- ASSIGNED TASK -
No line before the one containing "X62055436Y-32184437D01*" should appear; that line and all lines after it, through the end of the data, are to be set down exactly.
(DATASET CONTENT begins)
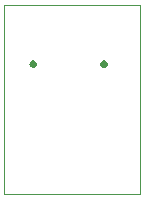
<source format=gbr>
%TF.GenerationSoftware,KiCad,Pcbnew,8.0.4*%
%TF.CreationDate,2024-08-12T16:37:48-04:00*%
%TF.ProjectId,suzyq,73757a79-712e-46b6-9963-61645f706362,rev?*%
%TF.SameCoordinates,Original*%
%TF.FileFunction,Profile,NP*%
%FSLAX46Y46*%
G04 Gerber Fmt 4.6, Leading zero omitted, Abs format (unit mm)*
G04 Created by KiCad (PCBNEW 8.0.4) date 2024-08-12 16:37:48*
%MOMM*%
%LPD*%
G01*
G04 APERTURE LIST*
%TA.AperFunction,Profile*%
%ADD10C,0.050000*%
%TD*%
%TA.AperFunction,Profile*%
%ADD11C,0.000000*%
%TD*%
G04 APERTURE END LIST*
D10*
X53500000Y-27500000D02*
X65000000Y-27500000D01*
X65000000Y-43500000D01*
X53500000Y-43500000D01*
X53500000Y-27500000D01*
D11*
%TA.AperFunction,Profile*%
%TO.C,U1*%
G36*
X56161500Y-32223042D02*
G01*
X56247964Y-32295594D01*
X56304400Y-32393343D01*
X56324000Y-32504500D01*
X56304400Y-32615657D01*
X56247964Y-32713406D01*
X56161500Y-32785958D01*
X56055436Y-32824563D01*
X55942564Y-32824563D01*
X55836500Y-32785958D01*
X55750036Y-32713406D01*
X55693600Y-32615657D01*
X55674000Y-32504500D01*
X55693600Y-32393343D01*
X55750036Y-32295594D01*
X55836500Y-32223042D01*
X55942564Y-32184437D01*
X56055436Y-32184437D01*
X56161500Y-32223042D01*
G37*
%TD.AperFunction*%
%TA.AperFunction,Profile*%
G36*
X62161500Y-32223042D02*
G01*
X62247964Y-32295594D01*
X62304400Y-32393343D01*
X62324000Y-32504500D01*
X62304400Y-32615657D01*
X62247964Y-32713406D01*
X62161500Y-32785958D01*
X62055436Y-32824563D01*
X61942564Y-32824563D01*
X61836500Y-32785958D01*
X61750036Y-32713406D01*
X61693600Y-32615657D01*
X61674000Y-32504500D01*
X61693600Y-32393343D01*
X61750036Y-32295594D01*
X61836500Y-32223042D01*
X61942564Y-32184437D01*
X62055436Y-32184437D01*
X62161500Y-32223042D01*
G37*
%TD.AperFunction*%
%TD*%
M02*

</source>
(DATASET CONTENT ends)
- WRITTEN SOLUTION -
X62055436Y-32184437D01*
X62161500Y-32223042D01*
G37*
%TD.AperFunction*%
%TD*%
M02*

</source>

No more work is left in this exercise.